エストニアの注目すべき防衛テック企業にはこのほか、固定翼偵察ドローンやドローン発射装置を製造するThreod Systems(スレオド・システムズ)、AI(人工知能)を活用する監視システムや対ドローンシステムを開発するDefSecIntel Solutions(デフセクインテル・ソリューションズ)、ドローン探知機やジャマー(電波妨害装置)など電子戦システムを手がけるRantelon(ランテロン)などがある。
これからの戦争はドローン戦争になるだろう。エストニアはこの分野でリードしている。
別のエストニア企業Wolfram Europa(ヴォルフラム・ユーロパ)は、欧州の防衛のより根本的な欠落部分を埋めようとしている。それは爆薬だ。爆薬の不足はウクライナでも根本的な制約のひとつになっており、兵士たちはドローンに搭載する爆弾の材料を確保するため、地雷や古くなった弾薬を分解している。

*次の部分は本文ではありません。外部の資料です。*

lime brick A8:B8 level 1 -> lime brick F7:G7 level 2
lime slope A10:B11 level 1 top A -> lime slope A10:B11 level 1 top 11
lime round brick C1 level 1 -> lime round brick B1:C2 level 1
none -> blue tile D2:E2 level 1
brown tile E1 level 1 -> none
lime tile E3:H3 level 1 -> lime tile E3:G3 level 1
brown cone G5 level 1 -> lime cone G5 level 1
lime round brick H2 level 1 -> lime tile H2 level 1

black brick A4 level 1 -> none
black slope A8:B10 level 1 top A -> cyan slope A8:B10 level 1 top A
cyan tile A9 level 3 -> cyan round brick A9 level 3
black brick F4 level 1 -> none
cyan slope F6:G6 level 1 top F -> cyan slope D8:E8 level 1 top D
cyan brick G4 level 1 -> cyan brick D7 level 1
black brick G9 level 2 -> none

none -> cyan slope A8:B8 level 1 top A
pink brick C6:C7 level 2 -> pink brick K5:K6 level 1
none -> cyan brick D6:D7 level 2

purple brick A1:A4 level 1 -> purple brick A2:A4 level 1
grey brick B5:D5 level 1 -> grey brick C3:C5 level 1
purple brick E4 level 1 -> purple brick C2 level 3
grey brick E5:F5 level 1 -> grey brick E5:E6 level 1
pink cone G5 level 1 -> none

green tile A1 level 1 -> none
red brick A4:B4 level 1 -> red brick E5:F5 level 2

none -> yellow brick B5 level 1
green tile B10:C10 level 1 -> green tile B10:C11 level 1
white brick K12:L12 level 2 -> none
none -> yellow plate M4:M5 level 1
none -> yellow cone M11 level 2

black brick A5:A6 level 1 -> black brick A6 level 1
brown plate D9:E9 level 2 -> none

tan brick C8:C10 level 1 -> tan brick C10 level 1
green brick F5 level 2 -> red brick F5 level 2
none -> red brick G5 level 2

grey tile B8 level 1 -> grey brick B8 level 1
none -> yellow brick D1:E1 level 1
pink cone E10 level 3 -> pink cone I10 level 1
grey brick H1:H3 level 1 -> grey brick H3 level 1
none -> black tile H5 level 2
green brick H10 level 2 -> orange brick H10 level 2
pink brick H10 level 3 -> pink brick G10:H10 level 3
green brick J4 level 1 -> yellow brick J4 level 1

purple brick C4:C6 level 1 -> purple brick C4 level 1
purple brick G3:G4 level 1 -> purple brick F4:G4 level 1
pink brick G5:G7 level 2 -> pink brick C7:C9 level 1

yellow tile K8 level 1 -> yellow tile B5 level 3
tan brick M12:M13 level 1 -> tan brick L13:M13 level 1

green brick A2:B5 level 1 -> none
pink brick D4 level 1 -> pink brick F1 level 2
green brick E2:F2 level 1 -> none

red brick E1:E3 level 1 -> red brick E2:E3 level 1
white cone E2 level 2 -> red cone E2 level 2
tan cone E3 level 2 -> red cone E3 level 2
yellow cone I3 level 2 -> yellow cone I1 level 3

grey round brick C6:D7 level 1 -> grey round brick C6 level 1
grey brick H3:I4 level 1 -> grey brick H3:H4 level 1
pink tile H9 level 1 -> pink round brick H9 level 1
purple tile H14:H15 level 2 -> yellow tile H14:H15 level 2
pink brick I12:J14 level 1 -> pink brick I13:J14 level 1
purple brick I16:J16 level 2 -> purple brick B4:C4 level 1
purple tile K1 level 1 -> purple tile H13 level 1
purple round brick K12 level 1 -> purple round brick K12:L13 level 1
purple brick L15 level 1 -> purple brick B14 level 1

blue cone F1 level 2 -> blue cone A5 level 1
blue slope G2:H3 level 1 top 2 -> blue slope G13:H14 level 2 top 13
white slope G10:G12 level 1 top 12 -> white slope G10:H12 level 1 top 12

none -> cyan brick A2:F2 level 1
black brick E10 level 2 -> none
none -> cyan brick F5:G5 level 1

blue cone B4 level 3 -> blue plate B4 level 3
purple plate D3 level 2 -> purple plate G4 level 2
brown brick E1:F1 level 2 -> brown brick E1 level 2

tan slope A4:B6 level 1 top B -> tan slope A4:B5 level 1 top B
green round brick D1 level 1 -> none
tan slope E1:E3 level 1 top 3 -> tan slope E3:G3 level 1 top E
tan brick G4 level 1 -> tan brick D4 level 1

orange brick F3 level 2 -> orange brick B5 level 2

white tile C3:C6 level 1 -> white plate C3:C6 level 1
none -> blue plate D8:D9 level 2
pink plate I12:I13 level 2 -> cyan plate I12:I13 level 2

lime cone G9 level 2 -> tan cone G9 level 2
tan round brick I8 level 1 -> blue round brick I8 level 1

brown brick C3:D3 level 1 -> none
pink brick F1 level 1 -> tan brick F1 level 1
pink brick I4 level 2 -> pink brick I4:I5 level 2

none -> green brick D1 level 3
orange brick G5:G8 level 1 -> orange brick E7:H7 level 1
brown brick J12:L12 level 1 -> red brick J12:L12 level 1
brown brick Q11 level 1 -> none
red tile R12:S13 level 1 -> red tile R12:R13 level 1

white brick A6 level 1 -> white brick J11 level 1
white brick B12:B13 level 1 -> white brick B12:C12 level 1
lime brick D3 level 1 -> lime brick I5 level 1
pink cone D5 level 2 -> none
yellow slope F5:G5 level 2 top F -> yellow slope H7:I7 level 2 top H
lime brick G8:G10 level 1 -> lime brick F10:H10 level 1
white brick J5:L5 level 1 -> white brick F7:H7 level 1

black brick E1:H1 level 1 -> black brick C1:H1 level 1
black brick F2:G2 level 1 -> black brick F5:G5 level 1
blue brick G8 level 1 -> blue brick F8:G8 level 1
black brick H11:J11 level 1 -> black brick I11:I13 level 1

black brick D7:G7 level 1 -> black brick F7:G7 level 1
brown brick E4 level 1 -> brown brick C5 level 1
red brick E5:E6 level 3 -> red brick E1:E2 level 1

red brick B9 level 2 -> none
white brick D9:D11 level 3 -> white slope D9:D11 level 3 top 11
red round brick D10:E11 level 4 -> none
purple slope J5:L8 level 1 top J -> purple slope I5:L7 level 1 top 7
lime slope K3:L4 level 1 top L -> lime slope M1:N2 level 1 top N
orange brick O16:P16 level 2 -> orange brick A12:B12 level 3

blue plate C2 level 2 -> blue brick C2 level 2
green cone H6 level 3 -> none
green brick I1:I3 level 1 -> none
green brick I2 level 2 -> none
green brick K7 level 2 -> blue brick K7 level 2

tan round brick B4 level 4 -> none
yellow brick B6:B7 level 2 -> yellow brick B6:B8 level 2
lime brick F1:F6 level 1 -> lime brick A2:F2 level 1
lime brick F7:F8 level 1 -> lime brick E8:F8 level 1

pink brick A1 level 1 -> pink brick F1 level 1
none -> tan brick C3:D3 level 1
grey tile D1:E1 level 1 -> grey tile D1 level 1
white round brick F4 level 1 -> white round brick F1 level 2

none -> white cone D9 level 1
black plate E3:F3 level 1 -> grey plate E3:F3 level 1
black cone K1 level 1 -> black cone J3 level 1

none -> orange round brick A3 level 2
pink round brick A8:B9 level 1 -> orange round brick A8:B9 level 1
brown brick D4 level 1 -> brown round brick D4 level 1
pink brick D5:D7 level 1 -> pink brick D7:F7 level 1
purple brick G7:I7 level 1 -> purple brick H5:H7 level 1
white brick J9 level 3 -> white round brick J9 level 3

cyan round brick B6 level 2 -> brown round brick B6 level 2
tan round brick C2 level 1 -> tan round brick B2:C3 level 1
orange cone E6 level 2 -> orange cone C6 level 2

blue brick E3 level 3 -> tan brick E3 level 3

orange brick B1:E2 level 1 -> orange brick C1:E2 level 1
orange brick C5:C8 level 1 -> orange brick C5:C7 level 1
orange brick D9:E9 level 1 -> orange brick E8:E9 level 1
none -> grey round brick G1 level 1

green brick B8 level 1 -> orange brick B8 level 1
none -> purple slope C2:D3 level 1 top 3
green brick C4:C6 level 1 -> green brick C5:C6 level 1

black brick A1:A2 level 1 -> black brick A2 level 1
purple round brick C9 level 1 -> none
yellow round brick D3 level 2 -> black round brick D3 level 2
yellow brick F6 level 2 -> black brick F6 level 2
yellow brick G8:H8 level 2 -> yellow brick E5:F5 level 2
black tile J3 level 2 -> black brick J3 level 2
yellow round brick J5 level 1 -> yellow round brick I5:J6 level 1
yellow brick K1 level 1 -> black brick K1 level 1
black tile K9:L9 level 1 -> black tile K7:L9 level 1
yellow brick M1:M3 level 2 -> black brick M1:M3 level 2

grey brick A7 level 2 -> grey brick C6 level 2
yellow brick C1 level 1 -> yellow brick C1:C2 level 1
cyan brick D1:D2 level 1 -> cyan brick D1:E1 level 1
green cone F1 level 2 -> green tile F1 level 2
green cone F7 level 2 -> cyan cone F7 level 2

ヴォフラム・ユーロパのマグヌス=ヴァルデマル・サール最高経営責任者(CEO)は、多くの国がミサイルや砲弾などの兵器を製造しているが、爆薬については他国から調達できるものと想定していると警鐘を鳴らす。平時にはそれで構わないかもしれないが、戦争になれば事情は変わる。自国の需要を優先したり、戦争を支援していると見られたくないために輸出に後ろ向きになったりと、さまざまな可能性が絡んでくるからだ。
西側のほかの国では、ロシアの脅威は遠く、抽象的なものに映る場合もあるのかもしれない。しかしエストニアでは、人々はドローンに関する警報を受け取り、国境の向こう側でウクライナによる攻撃後に立ちのぼる煙が見えることもある。同じく重要なのは、エストニアはかつて侵略とその惨禍を経験しており、今回は侵略に抵抗する準備を整えているということだ。
The fire at Ust Luga on the territory of the russian terrorist state can be seen from Estonia. pic.twitter.com/mSDGbVmu4Q
— Michael MacKay (@mhmck) March 26, 2026
ウクライナでは、戦争による圧力が急速な技術開発を促進してきた。エストニアにはそれとまったく同じ圧力がはたらいているわけではないものの、ロシアの脅威がより遠くに感じられる国々に比べれば、技術開発のスピードははるかに速い。